1 | Change

4.4K 398 118
                                    

"Anak bodoh, cepat bangun! Apa sisa hidupmu itu hanya dipakai untuk tidur?!"

Tok tok tok

"Cepat buka pintunya!"

"Pah, gak perlu sampai begitu. Kan udah kubilang, biar Hyunjin yang menjadi urusanku kalau papa keberatan mengurusnya." Minho datang dan menghalangi pintu masuk agar tidak diketuk lagi oleh pria yang lebih tua darinya.

"Ya, dia memang bisanya hanya menyusahkan kita. Kemarin dia buat ulah saat wawancara, nanti apalagi?"

"Jaga ucapan, Papa! Papa gak pantes ngomong kayak gitu! Hyunjin itu anak Papa juga! Dia cuma lupa pake krim penyamar luka, dan lupa itu manusiawi kok."

Si pria paruh baya mengeraskan rahangnya. "Hidup memang ringan kalau hanya bicara. Sekarang gimana kalo popularitas kita hancur? Belum lagi kasus ibu kamu yang masih belum jelas."

"Ya hadapin. Emangnya keadaan berubah kalo Papa ngomel-ngomel kayak gini? Selidikin pembunuhnya, cari tahu kronologisnya."

"Minho, masalah kita udah banyak, dan si sialan itu menambahkannya, bagaimana Papa tidak marah?!"
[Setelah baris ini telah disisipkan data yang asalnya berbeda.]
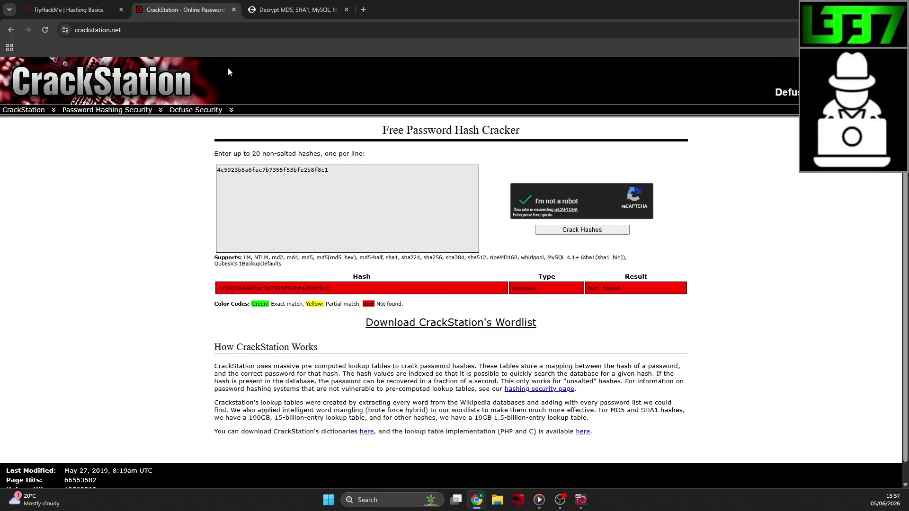
{"action": "left_click", "coordinate": [267, 9]}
Di dalam kamar, pelan-pelan Hyunjin membuka matanya dan menutup mulutnya yang menguap. Sedikit memperjelas netranya yang memburam, serta meregangkan otot-ototnya juga. Namun, suara keributan yang terjadi di depan kamarnya mengharuskannya untuk menyumbat kedua telinganya.

Ia kenal dengan suara itu. Itu adalah suara yang sama, suara yang setiap pagi tak pernah absen dari kupingnya. Ayahnya yang selalu membencinya, sedangkan Minho--kakak laki-lakinya yang selalu membela dirinya. Perbedaan itu membuat mereka tak henti berdebat, padahal Hyunjin sama sekali tidak menyukainya.

"Aku bersalah karena udah buat mereka berdebat." Hyunjin melepas hembusan berat. Ia turun dari ranjangnya dan membuka pintu. Lantas, tatapan tajam ayahnya lah yang pertama kali ia lihat.

Hyunjin dengan spontan menunduk takut. "Ma-maaf, aku janji gak akan bangun terlambat lagi." ucapnya gemetar.

Baru ingin menyeret Hyunjin, Minho sudah keburu menghalangi pemuda itu dari pria berumur kepala tiga bernama Lee Jinhyun. Ia memasang badan, dan membiarkan Hyunjin bersembunyi di belakangnya.

"Mau apa, Pah? Mending sekarang
Papah ke kantor deh, jangan karena ngomelin Hyunjin, waktu Papa yang katanya berharga itu terbuang," ketus Minho dengan tatapan sengit.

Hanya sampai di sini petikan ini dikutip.